RUGBY NEWS - The Sharks may feel they have drawn the short straw by having to face the one team that has beaten them at home this season in Saturday’s Currie Cup final, but if they take a glass half-full approach, there is some justification for confidence.
Although the Sharks lost quite comprehensively to Western Province in the game that ended the league phase of the season, and it will rightly be the last 50 minutes of the match, where WP were well on top, that most people will remember, the first half hour of that clash was very different.
Indeed, WP coach John Dobson had occasion in the build-up to last week’s semifinal against the Golden Lions at Newlands to admit that one more score from the Sharks during their dominant opening to the last Kings Park clash between the sides would have killed off the WP challenge. And the Sharks came pretty close to it.
What happened in that game was that a WP team that had much more to play for than a Sharks side that had already qualified as the top place log finisher just grew in confidence and determination the longer they stayed in the contest. The Sharks, with nothing to play for, went through the opposite experience and their energy slumped.
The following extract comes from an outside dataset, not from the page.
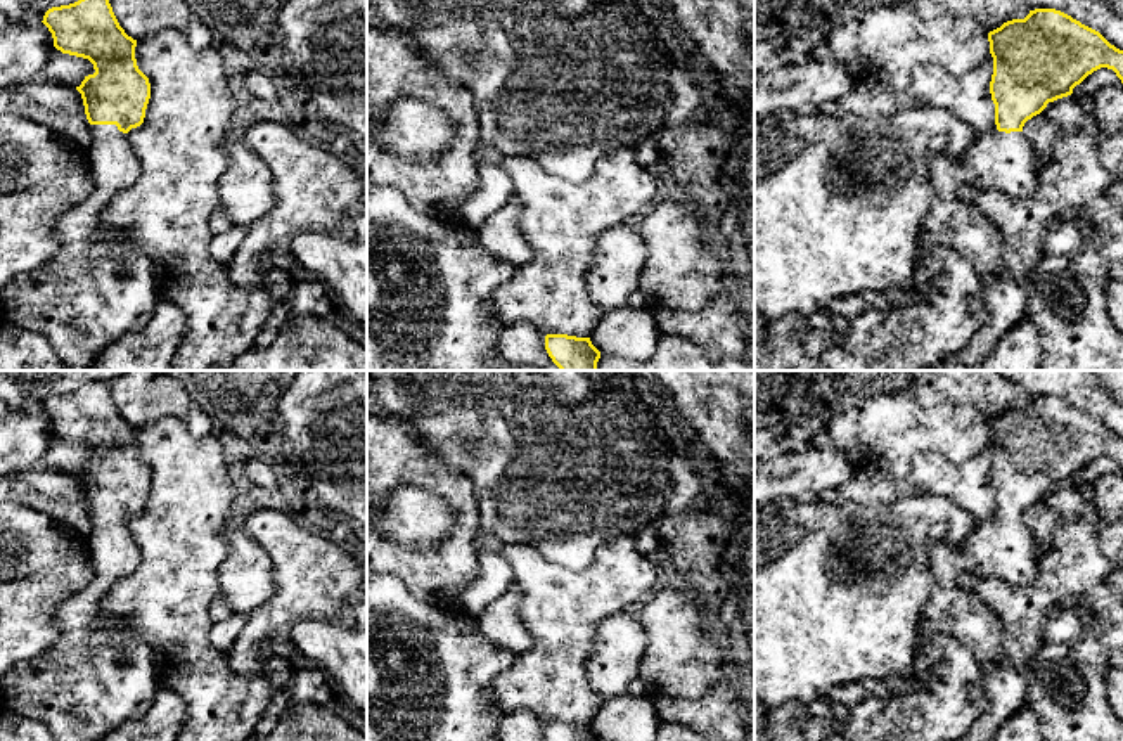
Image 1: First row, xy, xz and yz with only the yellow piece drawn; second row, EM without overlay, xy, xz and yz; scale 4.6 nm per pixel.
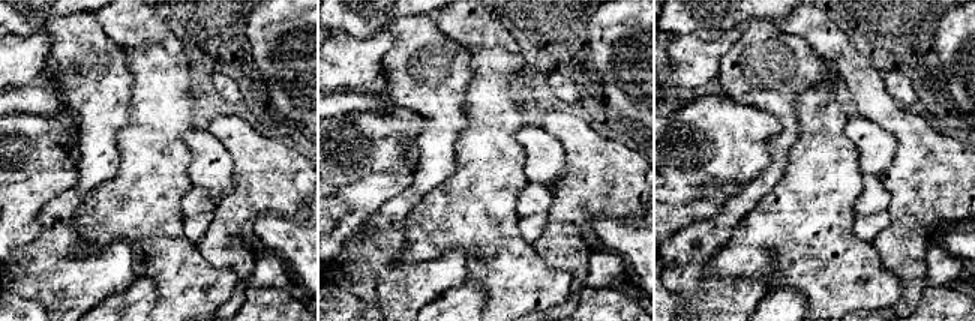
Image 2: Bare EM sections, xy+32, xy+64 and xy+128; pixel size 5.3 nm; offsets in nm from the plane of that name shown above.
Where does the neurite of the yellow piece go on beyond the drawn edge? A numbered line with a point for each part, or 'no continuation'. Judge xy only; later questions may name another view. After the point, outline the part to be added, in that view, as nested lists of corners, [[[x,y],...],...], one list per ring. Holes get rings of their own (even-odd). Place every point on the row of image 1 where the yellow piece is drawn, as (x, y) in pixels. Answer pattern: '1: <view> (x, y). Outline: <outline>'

Both protagonists in the domestic season decider have similar traits in that they have at times struggled to deliver the knock-out blow. The Sharks didn’t manage it in Durban two weeks ago, and WP have faltered several times this season because they weren’t ruthless enough. WP arguably even made heavy weather of putting the Lions away at Newlands last Saturday.
The need to be more clinical in the attack zones has been a constant refrain from Sharks coach Robert du Preez both during the Currie Cup and Super Rugby and his WP counter-part has spoken of the need to step up the attack inside the opposition 22 in the final.
For the Sharks, the key to their build-up for Saturday might be to work on what let them down later in the game last time out against Province while also always keeping in mind what worked in the first half hour.
“We can’t forget what happened in the pool game here against WP,” said Sharks backline coach Sean Everett as his team began preparations for the first Durban final since 2012.